Goal of the exercise: An exact transcription of the data below, complete and unaltered, is the expected answer.

Dataset records: Begin

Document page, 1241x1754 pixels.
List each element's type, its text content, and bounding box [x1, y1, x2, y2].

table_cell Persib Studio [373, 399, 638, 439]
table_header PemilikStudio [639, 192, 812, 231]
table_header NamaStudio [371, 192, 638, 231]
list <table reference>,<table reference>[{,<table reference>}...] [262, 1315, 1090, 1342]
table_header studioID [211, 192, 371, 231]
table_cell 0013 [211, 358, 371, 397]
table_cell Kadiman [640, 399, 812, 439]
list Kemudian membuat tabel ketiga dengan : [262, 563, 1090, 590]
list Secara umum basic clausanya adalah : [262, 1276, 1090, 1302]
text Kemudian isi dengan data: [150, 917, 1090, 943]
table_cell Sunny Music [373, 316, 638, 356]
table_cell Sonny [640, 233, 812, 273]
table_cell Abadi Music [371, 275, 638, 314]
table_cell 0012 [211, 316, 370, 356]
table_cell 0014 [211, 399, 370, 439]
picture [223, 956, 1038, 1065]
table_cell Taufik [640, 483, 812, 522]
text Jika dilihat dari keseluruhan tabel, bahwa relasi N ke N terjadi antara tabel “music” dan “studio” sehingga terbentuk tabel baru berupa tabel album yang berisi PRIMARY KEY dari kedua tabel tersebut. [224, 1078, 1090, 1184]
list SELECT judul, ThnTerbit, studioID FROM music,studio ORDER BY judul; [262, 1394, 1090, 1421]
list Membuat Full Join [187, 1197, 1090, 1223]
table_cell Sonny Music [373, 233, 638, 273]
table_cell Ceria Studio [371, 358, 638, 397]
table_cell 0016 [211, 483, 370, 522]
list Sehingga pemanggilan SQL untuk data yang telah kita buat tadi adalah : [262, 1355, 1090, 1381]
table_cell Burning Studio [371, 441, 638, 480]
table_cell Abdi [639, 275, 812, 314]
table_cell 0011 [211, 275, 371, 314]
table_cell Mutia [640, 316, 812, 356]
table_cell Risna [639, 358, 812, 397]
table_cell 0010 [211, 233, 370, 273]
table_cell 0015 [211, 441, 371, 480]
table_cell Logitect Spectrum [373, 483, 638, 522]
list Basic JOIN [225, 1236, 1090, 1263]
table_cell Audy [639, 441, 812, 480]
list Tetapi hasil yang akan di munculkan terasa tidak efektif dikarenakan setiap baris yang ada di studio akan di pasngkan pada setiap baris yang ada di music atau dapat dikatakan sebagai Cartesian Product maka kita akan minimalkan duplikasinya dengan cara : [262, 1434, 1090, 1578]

Dataset records: End

Result below:
Document page, 1241x1754 pixels.
List each element's type, its text content, and bounding box [x1, y1, x2, y2].

table_cell Persib Studio [373, 399, 638, 439]
table_header PemilikStudio [639, 192, 812, 231]
table_header NamaStudio [371, 192, 638, 231]
list <table reference>,<table reference>[{,<table reference>}...] [262, 1315, 1090, 1342]
table_header studioID [211, 192, 371, 231]
table_cell 0013 [211, 358, 371, 397]
table_cell Kadiman [640, 399, 812, 439]
list Kemudian membuat tabel ketiga dengan : [262, 563, 1090, 590]
list Secara umum basic clausanya adalah : [262, 1276, 1090, 1302]
text Kemudian isi dengan data: [150, 917, 1090, 943]
table_cell Sunny Music [373, 316, 638, 356]
table_cell Sonny [640, 233, 812, 273]
table_cell Abadi Music [371, 275, 638, 314]
table_cell 0012 [211, 316, 370, 356]
table_cell 0014 [211, 399, 370, 439]
picture [223, 956, 1038, 1065]
table_cell Taufik [640, 483, 812, 522]
text Jika dilihat dari keseluruhan tabel, bahwa relasi N ke N terjadi antara tabel “music” dan “studio” sehingga terbentuk tabel baru berupa tabel album yang berisi PRIMARY KEY dari kedua tabel tersebut. [224, 1078, 1090, 1184]
list SELECT judul, ThnTerbit, studioID FROM music,studio ORDER BY judul; [262, 1394, 1090, 1421]
list Membuat Full Join [187, 1197, 1090, 1223]
table_cell Sonny Music [373, 233, 638, 273]
table_cell Ceria Studio [371, 358, 638, 397]
table_cell 0016 [211, 483, 370, 522]
list Sehingga pemanggilan SQL untuk data yang telah kita buat tadi adalah : [262, 1355, 1090, 1381]
table_cell Burning Studio [371, 441, 638, 480]
table_cell Abdi [639, 275, 812, 314]
table_cell 0011 [211, 275, 371, 314]
table_cell Mutia [640, 316, 812, 356]
table_cell Risna [639, 358, 812, 397]
table_cell 0010 [211, 233, 370, 273]
table_cell 0015 [211, 441, 371, 480]
table_cell Logitect Spectrum [373, 483, 638, 522]
list Basic JOIN [225, 1236, 1090, 1263]
table_cell Audy [639, 441, 812, 480]
list Tetapi hasil yang akan di munculkan terasa tidak efektif dikarenakan setiap baris yang ada di studio akan di pasngkan pada setiap baris yang ada di music atau dapat dikatakan sebagai Cartesian Product maka kita akan minimalkan duplikasinya dengan cara : [262, 1434, 1090, 1578]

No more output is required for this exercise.